Ominous news for the Fraser Valley efforts to reinstate the interurban, as it seems New York City’s transit planners are going against the world trend in building with LRT and instead is planning for Bus Rapid Transit or BRT. What a coincidence that TransLink’s new CEO, comes from New York City and its long established transit bureaucracy. Is the fix in to build BRT into the valley instead of light rail?
Light Rail Now! NewsLog
2 July 2009
NYC: New transport chief pushes more livable city, but anti-rail “BRT” campaign could be “booby trap”
New York City: For at least three-quarters of a century, this and other great American cities have catered to private automobile transportation at the expense of pedestrians, cyclists, and public transit riders. Now, in New York at least, this may be changing.
Janette Sadik-Khan, appointed head of the NYC Department of Transportation in 2007, is revolutionizing the way a city, and especially New York City, can approach transportation particularly by spearheading an effort to make the streets of New York livable by adding bike lanes throughout the city, setting aside areas for people to walk and sit, and designating lanes for bus transit.
Sadik-Khan created “Summer Streets”, whereby Park Avenue between 72nd Street and the Brooklyn Bridge was shut down for three weekends during the summer and completely taken over by … people. Amazing!
These measures are part of a strategic plan the department produced called “Sustainable Streets.” According to Sadik-Khan, transportation departments have traditionally been focused on moving vehicles around, and she believes their new goal should be to provide the highest quality of urban life. She says that we need to take a “fresh look” at our streets and streetscapes and how we use them.
All of the measures implemented so far have resulted in widespread enthusiastic response by the public.
Streetfilms has put together the following video interview to highlight what she has done.
Ironically, although Sadik-Khan is chairman of the strongly pro-light rail/pro-streetcar orgainzation Reconnecting America, she’s gotten ensnared in a major offensive by the “Bus Rapid Transit” (“BRT”) wing of the highway/motor vehicle industry (and within the Metropolitan Transportation Authority) to push “BRT” throughout NYC to some extent, in opposition to rail transit alternatives, including the Second Avenue Subway project. Despite the solid successes of electric light rail transit (LRT) just across the Hudson River in Newark and the Hudson-Bergen LRT system serving New Jersey communities such as Bayonne, Jersey City, Hoboken, and Weehawken and, indeed, the phenomenal successes of new LRT starts in cities like Minneapolis, Charlotte, and Phoenix (in contrast to the comparatively lackluster performance of new “BRT” operations in several cities) a propaganda blitz has been under way in NYC to portray rail transit as largely a failure, and “BRT” as some kind of phenomenal savior of the American transit industry (a reverse-image fantasy backed by a barrage of fabricated claims and largely imaginary “facts”).

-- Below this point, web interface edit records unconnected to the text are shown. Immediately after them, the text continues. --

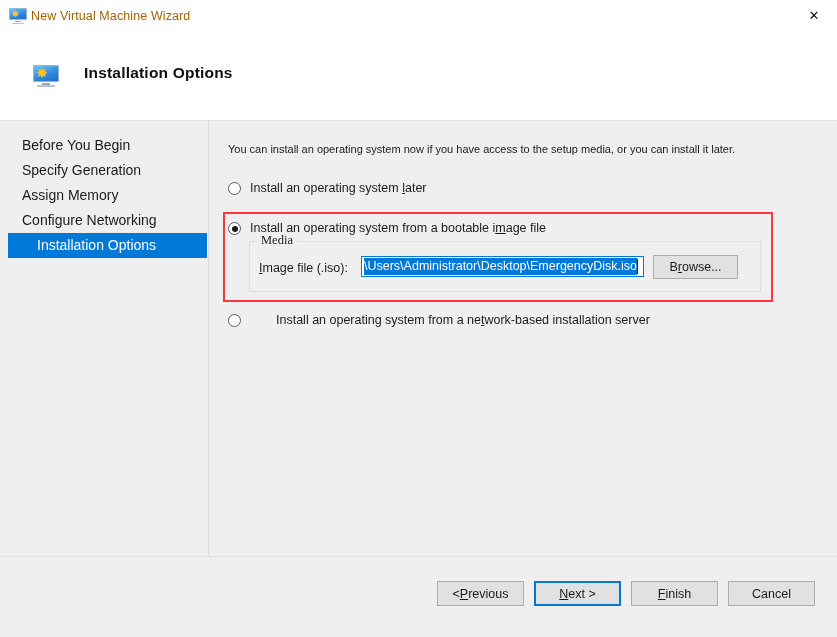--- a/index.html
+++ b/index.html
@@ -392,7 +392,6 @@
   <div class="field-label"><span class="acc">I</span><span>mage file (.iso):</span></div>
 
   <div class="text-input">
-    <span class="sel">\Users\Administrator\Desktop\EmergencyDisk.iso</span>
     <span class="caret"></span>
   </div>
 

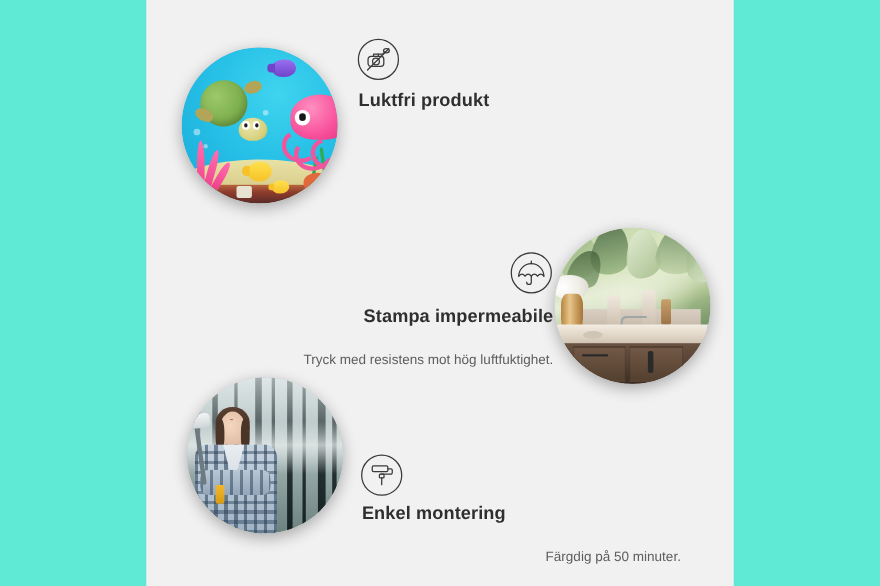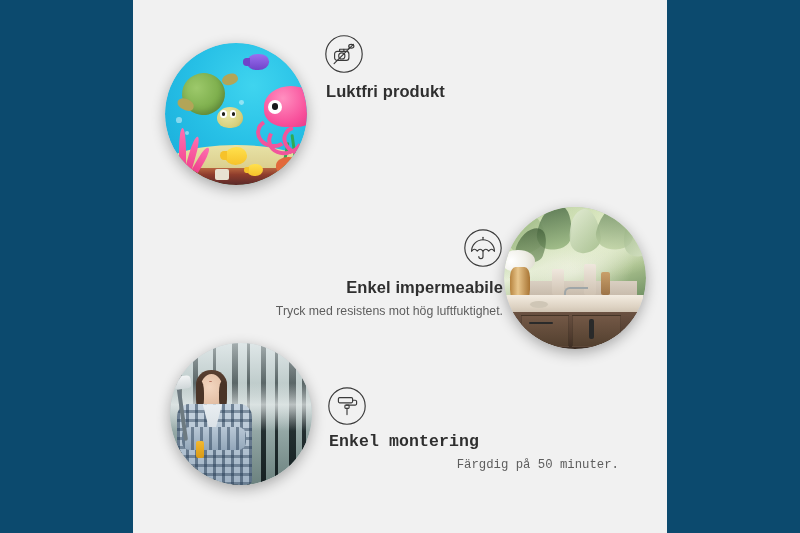--- a/index.html
+++ b/index.html
@@ -19,7 +19,7 @@
     position: relative;
     width: 800px;
     height: 533px;
-    background: #0c4a6e;
+    background: #5eead4;
   }
   .panel {
     position: absolute;

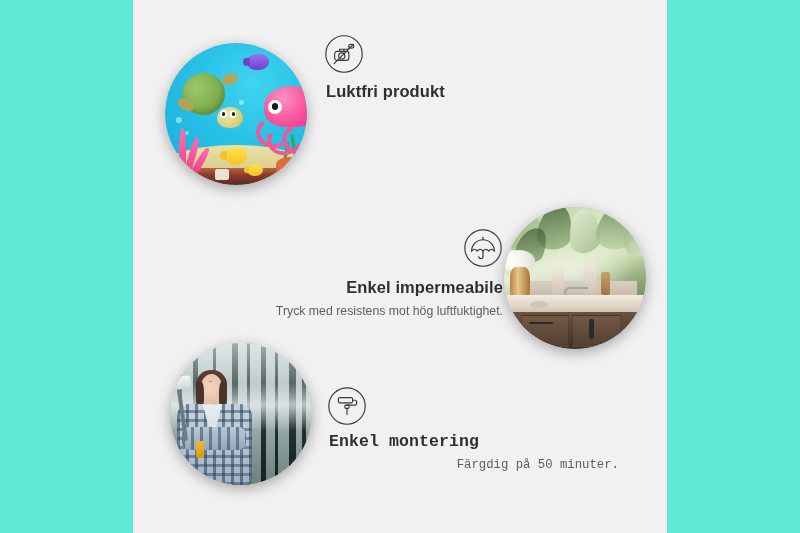--- a/index.html
+++ b/index.html
@@ -457,7 +457,7 @@
           <path d="M20 23.1v5.4a2.1 2.1 0 0 1-4.2 0"></path>
         </svg>
       </div>
-      <p class="txt-title">Enkel impermeabile</p>
+      <p class="txt-title">Stampa impermeabile</p>
       <p class="txt-body tight">Tryck med resistens mot hög luftfuktighet.</p>
     </div>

Thus, despite Sadik-Khan’s progressive roots and instincts, and her commendable efforts to “pedestrianize” New York’s streets and nudge the city toward a more human-friendly (as opposed to car-friendly) environment, this latest battleground in the Transit Wars could tarnish her reputation and compromise her vision. In other words, the”BRT” campaign might represent a serious booby trap. The bigger picture here is yet another confrontation between the old-line, Robert Moses-era ideologicial commitment to rubber tires and petroleum propulsion vs. the specific benefits and advantages offered by electric light rail, especially streetcars as Reconnecting America has communicated so well, with Sadik-Khan’s leadership.
Now, many transit advocates who recognize the proven capabilities of rail believe that, in NYC, Sadik-Khan needs to take a firm stand on the side of rational, 21st-century public transport planning. This means diplomatically or otherwise fingering the fatuous claims for “BRT” for what they are, acknowledging the drawbacks of “BRT” with respect to the heavy demands of a mega-city’s traffic corridors, and presenting both surface light rail/streetcar and grade-separated rail metro (i.e., subway) public transit as the right fit for NYC’s needs in these kinds of high-volume central-city applications.